The mini conference broke up.

Sully went back to his desk, a printout of the story in hand, and found, lying on his keyboard, a package that a news aide had left. It was a large envelope from Lorena—the complete chronology she’d worked up. Pushing it aside for now, he got a red pen and went through the story, testing every assertion of fact against his notes, putting a red check over each when he verified it. The room was quiet, and he worked without interruption. Lewis waddled by, terse, hurried, and Sully looked up. He was surprised to see that more than an hour had passed.

“The old lady across the street? Show me the notes. And the sister’s number.”

Sully gave him the numbers for both, Lewis nodding, writing the numbers on his legal pad, and left.

The newsroom population was thinning out, it was down to the late-night metro editor and copy editors and layout artists. He leaned back in his chair, stretching, nerves jumping. Either his career or David Reese’s was going to be over in twenty-four hours. There wasn’t much way around it.

To the right of his keyboard, underneath a flurry of papers he’d gone through in fact-checking, was Lorena’s manila folder. Yawning, he tore it open and pulled the thick chronology out. “Just in time!” was written in a sticky note attached to the front page in Lorena’s swirling hand. She’d dropped it off downstairs earlier, her note said.

When he pulled it out, a smaller sheaf of papers fell out onto the floor. They were held together with a paper clip, and he bent over to pick them up.

“??? Stores???” was written in Lorena’s hand on the sticky note on top of them. “Didn’t go through—I don’t know what these are/where they’re from.”

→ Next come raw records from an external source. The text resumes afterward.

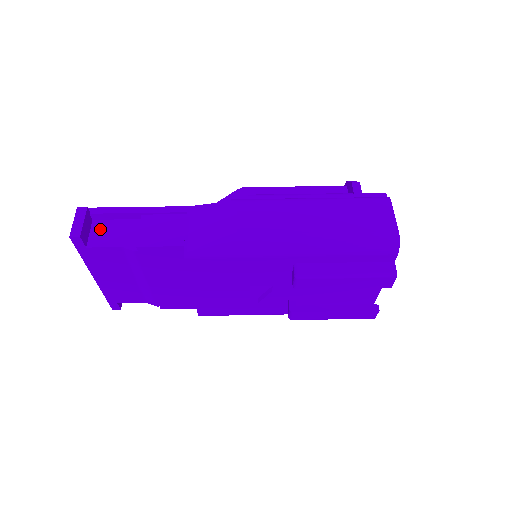
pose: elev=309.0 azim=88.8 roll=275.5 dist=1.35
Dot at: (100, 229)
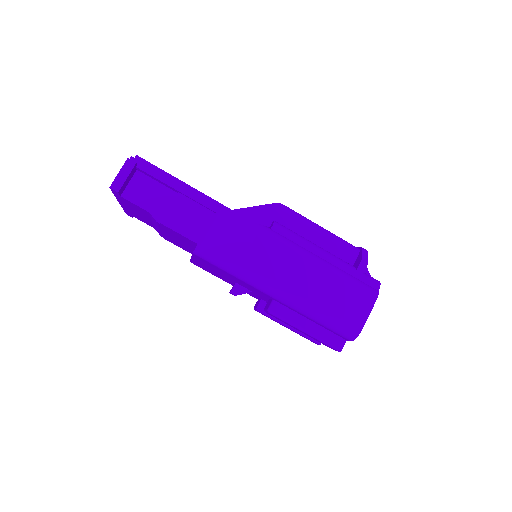
Dot at: (139, 183)
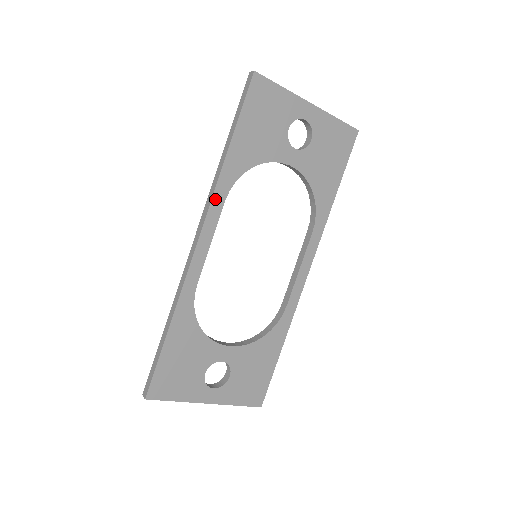
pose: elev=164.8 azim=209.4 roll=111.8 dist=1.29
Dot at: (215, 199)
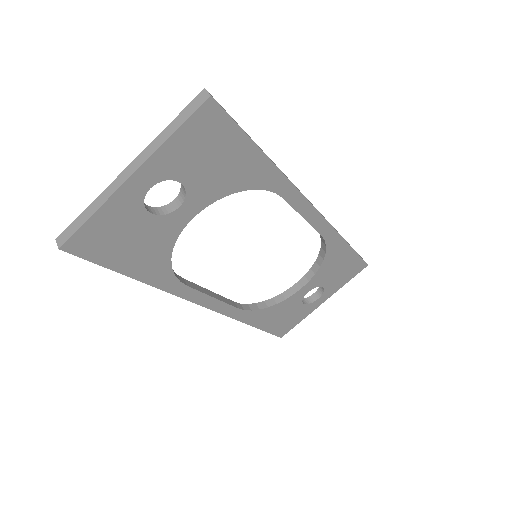
Dot at: (180, 294)
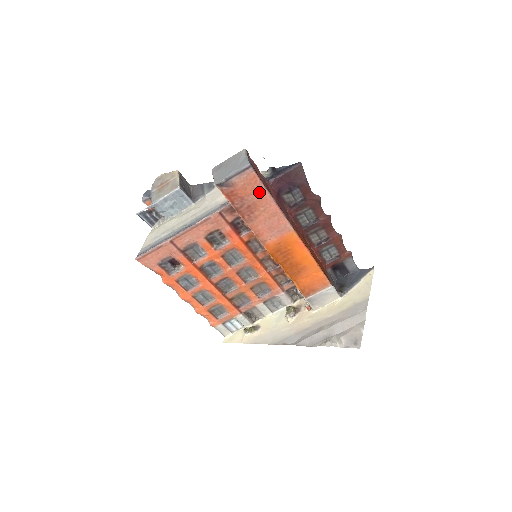
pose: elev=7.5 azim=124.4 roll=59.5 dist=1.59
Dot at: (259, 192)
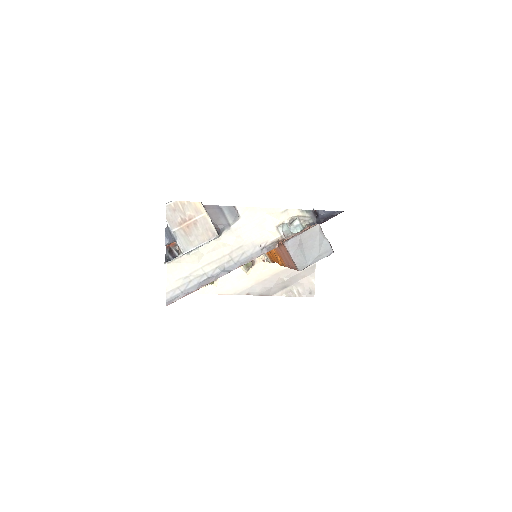
Dot at: occluded
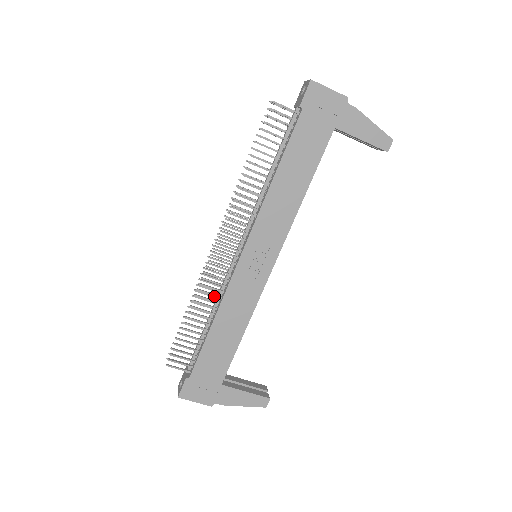
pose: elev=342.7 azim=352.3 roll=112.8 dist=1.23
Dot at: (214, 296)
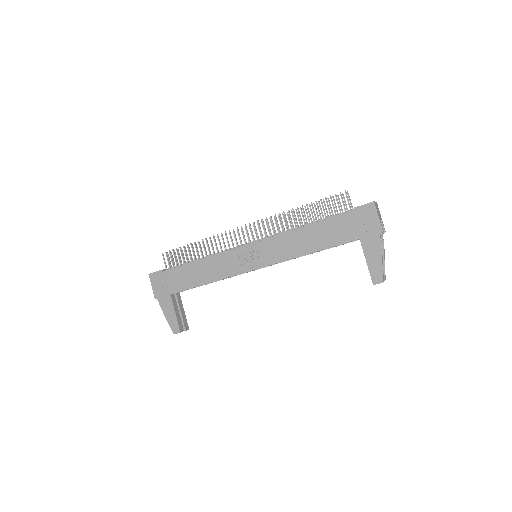
Dot at: occluded
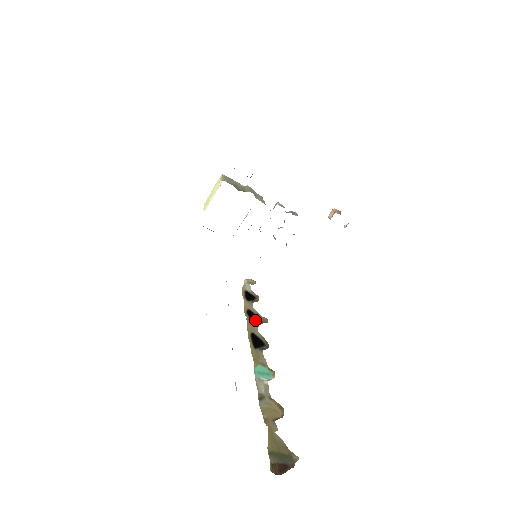
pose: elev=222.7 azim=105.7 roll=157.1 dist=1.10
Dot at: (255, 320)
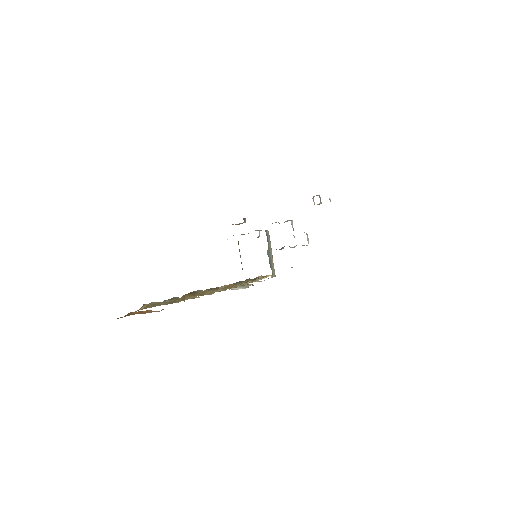
Dot at: occluded
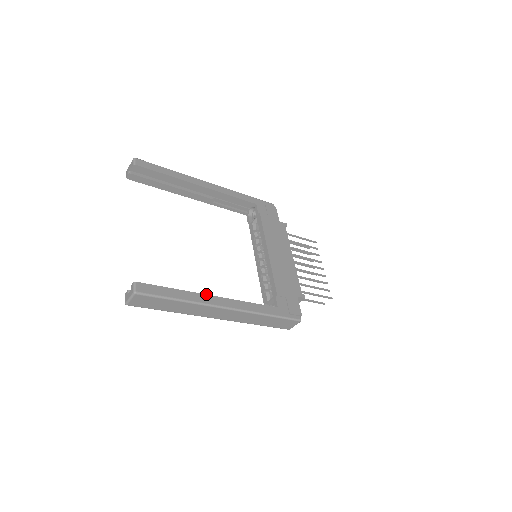
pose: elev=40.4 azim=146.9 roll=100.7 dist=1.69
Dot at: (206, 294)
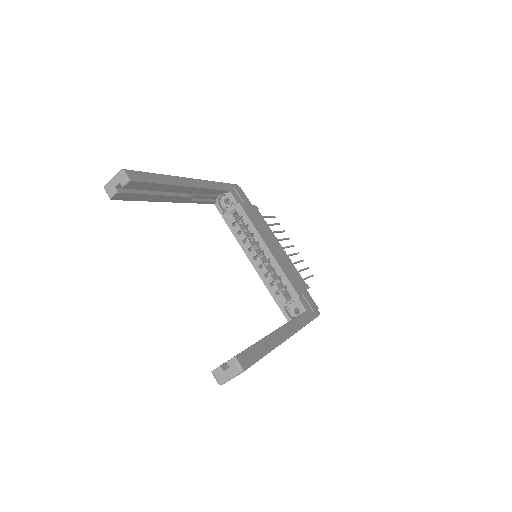
Dot at: (274, 331)
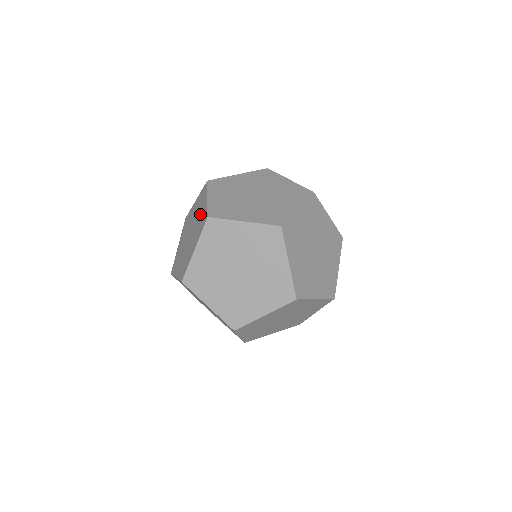
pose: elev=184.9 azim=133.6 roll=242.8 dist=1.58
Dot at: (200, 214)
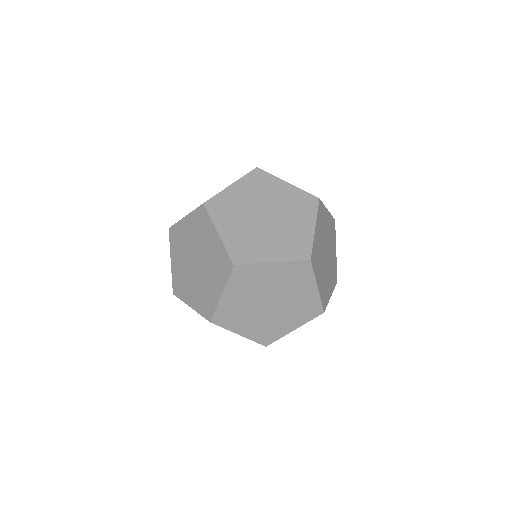
Dot at: (296, 227)
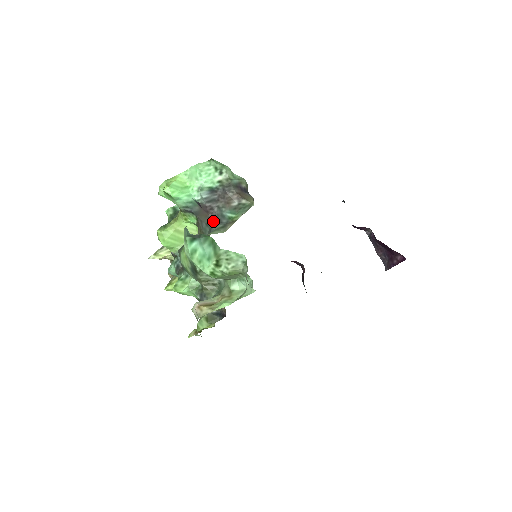
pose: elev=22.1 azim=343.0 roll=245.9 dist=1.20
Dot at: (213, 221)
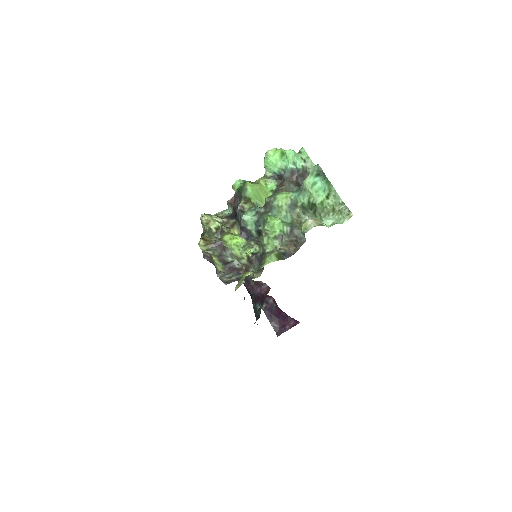
Dot at: (299, 185)
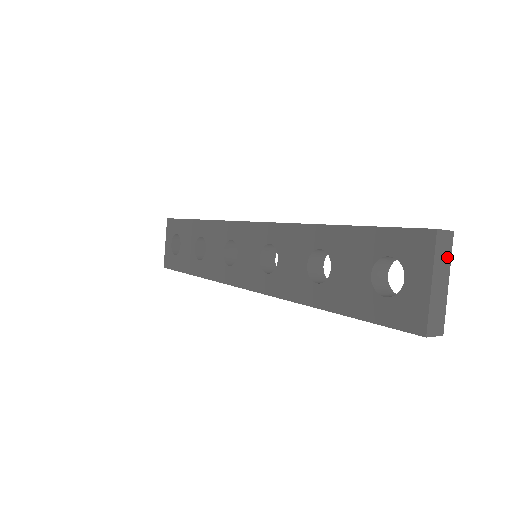
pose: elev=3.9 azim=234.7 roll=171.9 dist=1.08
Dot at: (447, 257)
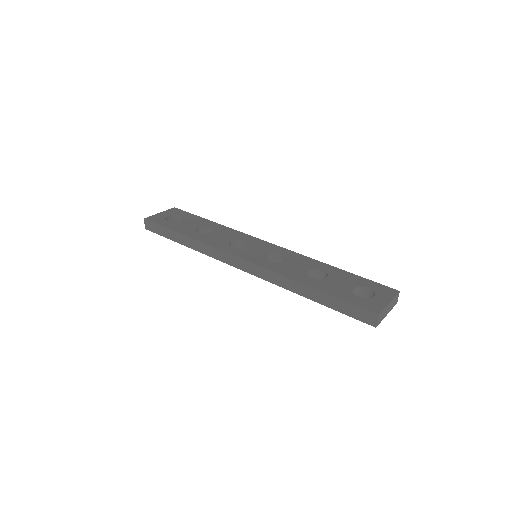
Dot at: (393, 306)
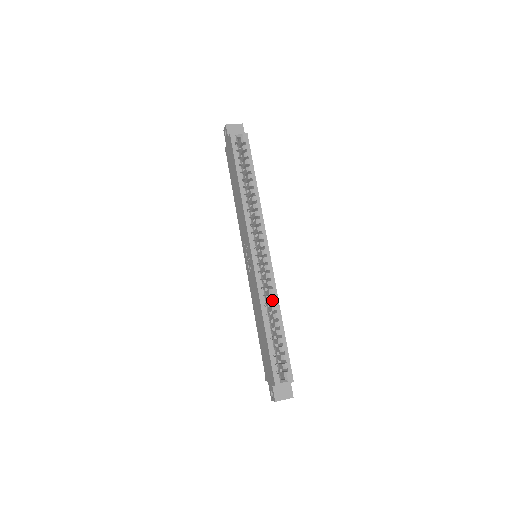
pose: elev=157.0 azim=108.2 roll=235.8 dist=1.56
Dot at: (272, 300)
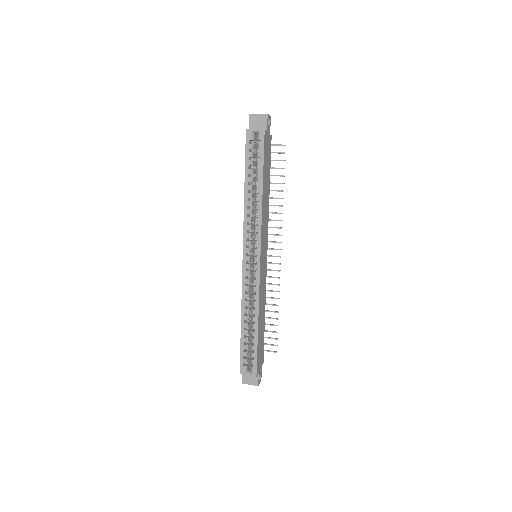
Dot at: (253, 304)
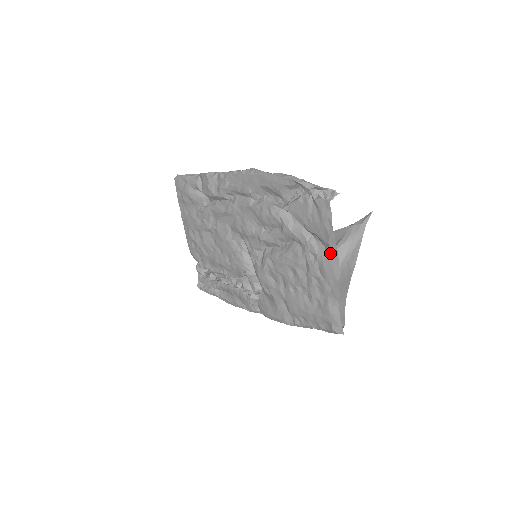
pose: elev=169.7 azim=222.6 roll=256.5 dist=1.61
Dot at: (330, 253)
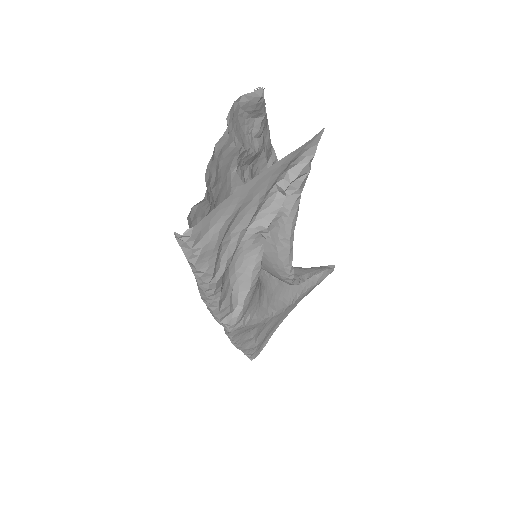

He removed the clip and they fluttered out onto the table. None of the receipts had any identifying information, hence Lenora’s shorthand. Most appeared to be from an old-fashioned cash register, narrow slips of paper with a serrated edge at top and bottom. The receipts listed prices, with a date and time at the bottom, but no store name or what the purchased items were. There were something like two dozen of them, the amounts small, $.99, $2.25, $1.39, $4.58, and the like.

Dealing them out across the table like playing cards, killing time while waiting for editing questions, he started making piles by date.

It was clear after the first ten or eleven receipts that they were all from April 1998, the month Noel disappeared. There were a couple dated the third, one on the seventh, the eighteenth, the fourth, the twenty-second—he was putting them in a line, left to right . . . and then he stopped. The receipt dropped to the desk like a flaring match.

The date on the receipt was April 25. The day she was last seen.

There were three items on it—$2.49, $3.39, $3.39—but it was the time that glared out at him, radiating.

The time was 4:47 p.m.

Speckles of sweat burst out on his back, the palms of his hand.

Noel hadn’t died the night she came home from Halo, and she didn’t die shortly after her phone call to Reese that morning.

No, no, she was still alive and shopping that afternoon. Not only that, but she’d come back to her apartment after buying whatever it was in a calm enough state of mind to put her daily receipts in the record-keeping coffee can.

How late did that make it? Five thirty? Six? Eight?

Frantically, he finished assembling the other receipts by date—the twelfth, the seventeenth, the third, the twenty-first, the second—but none came after the twenty-fifth. He counted them all again—twenty-two purchases for small things in twenty-five days, apparently from the same store.

As soon as the thought flickered, the tumblers of his mind, the ones that had been rolling, clicking, never settling down, finally stopped, a combination that clicked.

Pushing back and sideways in his chair, he reached in his back pocket for his wallet and yanked it open. He pulled out a tumble of paperwork, dollar bills, a couple of twenties. Here they were, the tab for Halo . . . gas for the motorcycle . . . drinks with Eva at Stoney’s.

And then there was a simple till receipt, for $0.99 and $1.29. Total of $2.46 with tax. He placed it against the final receipts from Noel’s. It was an exact match.

Sully sat back against his chair, dazed.

“Peanuts,” he said flatly. “Peanuts and a Coke.”